Task statement: Write out the lines below again, putting "catalog" wherever "catalogue" appears and keeping everything else the same.

Records supplied:

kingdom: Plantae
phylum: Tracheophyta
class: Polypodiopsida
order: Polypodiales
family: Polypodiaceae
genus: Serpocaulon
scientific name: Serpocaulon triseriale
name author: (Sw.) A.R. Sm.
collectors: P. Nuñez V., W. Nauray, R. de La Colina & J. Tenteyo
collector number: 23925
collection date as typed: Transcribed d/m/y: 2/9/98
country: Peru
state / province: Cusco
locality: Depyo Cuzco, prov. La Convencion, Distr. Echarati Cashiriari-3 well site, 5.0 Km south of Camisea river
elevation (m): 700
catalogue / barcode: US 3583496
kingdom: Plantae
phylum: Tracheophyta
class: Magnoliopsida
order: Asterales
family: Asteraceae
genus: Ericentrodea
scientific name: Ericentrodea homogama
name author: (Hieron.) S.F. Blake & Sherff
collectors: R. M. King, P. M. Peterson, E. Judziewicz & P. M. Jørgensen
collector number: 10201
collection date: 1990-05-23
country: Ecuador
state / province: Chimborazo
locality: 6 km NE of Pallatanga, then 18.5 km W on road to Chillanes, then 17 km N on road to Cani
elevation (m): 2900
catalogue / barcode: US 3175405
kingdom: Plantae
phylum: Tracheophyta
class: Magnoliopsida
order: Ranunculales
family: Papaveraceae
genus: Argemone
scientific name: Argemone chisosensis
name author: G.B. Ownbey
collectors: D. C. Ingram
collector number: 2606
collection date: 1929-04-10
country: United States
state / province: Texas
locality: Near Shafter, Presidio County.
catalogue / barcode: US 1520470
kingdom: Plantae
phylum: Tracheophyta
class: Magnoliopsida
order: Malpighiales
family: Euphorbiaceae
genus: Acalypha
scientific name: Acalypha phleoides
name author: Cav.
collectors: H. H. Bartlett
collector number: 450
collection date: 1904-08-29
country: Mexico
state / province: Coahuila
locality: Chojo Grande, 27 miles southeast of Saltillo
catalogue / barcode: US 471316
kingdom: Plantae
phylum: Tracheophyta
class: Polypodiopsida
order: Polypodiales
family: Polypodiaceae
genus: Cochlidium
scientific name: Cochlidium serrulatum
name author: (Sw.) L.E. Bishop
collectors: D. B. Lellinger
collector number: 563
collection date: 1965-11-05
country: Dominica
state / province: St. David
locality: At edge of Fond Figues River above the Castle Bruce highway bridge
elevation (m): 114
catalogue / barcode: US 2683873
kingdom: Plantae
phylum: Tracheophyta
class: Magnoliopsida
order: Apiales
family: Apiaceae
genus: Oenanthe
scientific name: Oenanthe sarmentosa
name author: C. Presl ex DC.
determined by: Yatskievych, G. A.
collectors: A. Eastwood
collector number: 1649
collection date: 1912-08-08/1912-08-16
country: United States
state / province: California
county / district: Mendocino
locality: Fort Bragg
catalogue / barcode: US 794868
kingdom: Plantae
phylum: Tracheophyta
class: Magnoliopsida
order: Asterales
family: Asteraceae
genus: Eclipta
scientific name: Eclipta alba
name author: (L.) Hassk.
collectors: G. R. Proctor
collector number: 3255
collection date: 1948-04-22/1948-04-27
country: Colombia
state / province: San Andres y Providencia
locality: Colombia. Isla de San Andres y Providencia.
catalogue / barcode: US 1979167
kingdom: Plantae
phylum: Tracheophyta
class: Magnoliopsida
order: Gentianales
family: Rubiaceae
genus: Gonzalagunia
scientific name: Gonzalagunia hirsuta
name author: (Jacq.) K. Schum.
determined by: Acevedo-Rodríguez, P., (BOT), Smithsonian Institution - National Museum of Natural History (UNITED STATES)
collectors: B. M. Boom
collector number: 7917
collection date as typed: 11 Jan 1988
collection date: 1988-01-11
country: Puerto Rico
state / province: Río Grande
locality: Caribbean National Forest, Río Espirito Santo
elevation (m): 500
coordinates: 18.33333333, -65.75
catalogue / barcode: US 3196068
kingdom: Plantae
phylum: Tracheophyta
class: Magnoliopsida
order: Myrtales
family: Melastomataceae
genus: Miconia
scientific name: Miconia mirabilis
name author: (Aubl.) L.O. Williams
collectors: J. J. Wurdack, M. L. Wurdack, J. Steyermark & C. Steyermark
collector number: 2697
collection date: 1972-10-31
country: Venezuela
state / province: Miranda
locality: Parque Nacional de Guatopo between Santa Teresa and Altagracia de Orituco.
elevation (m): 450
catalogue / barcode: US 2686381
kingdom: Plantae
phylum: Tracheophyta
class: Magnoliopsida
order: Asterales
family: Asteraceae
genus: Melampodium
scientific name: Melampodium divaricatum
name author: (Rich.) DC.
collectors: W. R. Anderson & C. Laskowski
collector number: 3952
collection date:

Result for this task:
kingdom: Plantae
phylum: Tracheophyta
class: Polypodiopsida
order: Polypodiales
family: Polypodiaceae
genus: Serpocaulon
scientific name: Serpocaulon triseriale
name author: (Sw.) A.R. Sm.
collectors: P. Nuñez V., W. Nauray, R. de La Colina & J. Tenteyo
collector number: 23925
collection date as typed: Transcribed d/m/y: 2/9/98
country: Peru
state / province: Cusco
locality: Depyo Cuzco, prov. La Convencion, Distr. Echarati Cashiriari-3 well site, 5.0 Km south of Camisea river
elevation (m): 700
catalog / barcode: US 3583496
kingdom: Plantae
phylum: Tracheophyta
class: Magnoliopsida
order: Asterales
family: Asteraceae
genus: Ericentrodea
scientific name: Ericentrodea homogama
name author: (Hieron.) S.F. Blake & Sherff
collectors: R. M. King, P. M. Peterson, E. Judziewicz & P. M. Jørgensen
collector number: 10201
collection date: 1990-05-23
country: Ecuador
state / province: Chimborazo
locality: 6 km NE of Pallatanga, then 18.5 km W on road to Chillanes, then 17 km N on road to Cani
elevation (m): 2900
catalog / barcode: US 3175405
kingdom: Plantae
phylum: Tracheophyta
class: Magnoliopsida
order: Ranunculales
family: Papaveraceae
genus: Argemone
scientific name: Argemone chisosensis
name author: G.B. Ownbey
collectors: D. C. Ingram
collector number: 2606
collection date: 1929-04-10
country: United States
state / province: Texas
locality: Near Shafter, Presidio County.
catalog / barcode: US 1520470
kingdom: Plantae
phylum: Tracheophyta
class: Magnoliopsida
order: Malpighiales
family: Euphorbiaceae
genus: Acalypha
scientific name: Acalypha phleoides
name author: Cav.
collectors: H. H. Bartlett
collector number: 450
collection date: 1904-08-29
country: Mexico
state / province: Coahuila
locality: Chojo Grande, 27 miles southeast of Saltillo
catalog / barcode: US 471316
kingdom: Plantae
phylum: Tracheophyta
class: Polypodiopsida
order: Polypodiales
family: Polypodiaceae
genus: Cochlidium
scientific name: Cochlidium serrulatum
name author: (Sw.) L.E. Bishop
collectors: D. B. Lellinger
collector number: 563
collection date: 1965-11-05
country: Dominica
state / province: St. David
locality: At edge of Fond Figues River above the Castle Bruce highway bridge
elevation (m): 114
catalog / barcode: US 2683873
kingdom: Plantae
phylum: Tracheophyta
class: Magnoliopsida
order: Apiales
family: Apiaceae
genus: Oenanthe
scientific name: Oenanthe sarmentosa
name author: C. Presl ex DC.
determined by: Yatskievych, G. A.
collectors: A. Eastwood
collector number: 1649
collection date: 1912-08-08/1912-08-16
country: United States
state / province: California
county / district: Mendocino
locality: Fort Bragg
catalog / barcode: US 794868
kingdom: Plantae
phylum: Tracheophyta
class: Magnoliopsida
order: Asterales
family: Asteraceae
genus: Eclipta
scientific name: Eclipta alba
name author: (L.) Hassk.
collectors: G. R. Proctor
collector number: 3255
collection date: 1948-04-22/1948-04-27
country: Colombia
state / province: San Andres y Providencia
locality: Colombia. Isla de San Andres y Providencia.
catalog / barcode: US 1979167
kingdom: Plantae
phylum: Tracheophyta
class: Magnoliopsida
order: Gentianales
family: Rubiaceae
genus: Gonzalagunia
scientific name: Gonzalagunia hirsuta
name author: (Jacq.) K. Schum.
determined by: Acevedo-Rodríguez, P., (BOT), Smithsonian Institution - National Museum of Natural History (UNITED STATES)
collectors: B. M. Boom
collector number: 7917
collection date as typed: 11 Jan 1988
collection date: 1988-01-11
country: Puerto Rico
state / province: Río Grande
locality: Caribbean National Forest, Río Espirito Santo
elevation (m): 500
coordinates: 18.33333333, -65.75
catalog / barcode: US 3196068
kingdom: Plantae
phylum: Tracheophyta
class: Magnoliopsida
order: Myrtales
family: Melastomataceae
genus: Miconia
scientific name: Miconia mirabilis
name author: (Aubl.) L.O. Williams
collectors: J. J. Wurdack, M. L. Wurdack, J. Steyermark & C. Steyermark
collector number: 2697
collection date: 1972-10-31
country: Venezuela
state / province: Miranda
locality: Parque Nacional de Guatopo between Santa Teresa and Altagracia de Orituco.
elevation (m): 450
catalog / barcode: US 2686381
kingdom: Plantae
phylum: Tracheophyta
class: Magnoliopsida
order: Asterales
family: Asteraceae
genus: Melampodium
scientific name: Melampodium divaricatum
name author: (Rich.) DC.
collectors: W. R. Anderson & C. Laskowski
collector number: 3952
collection date:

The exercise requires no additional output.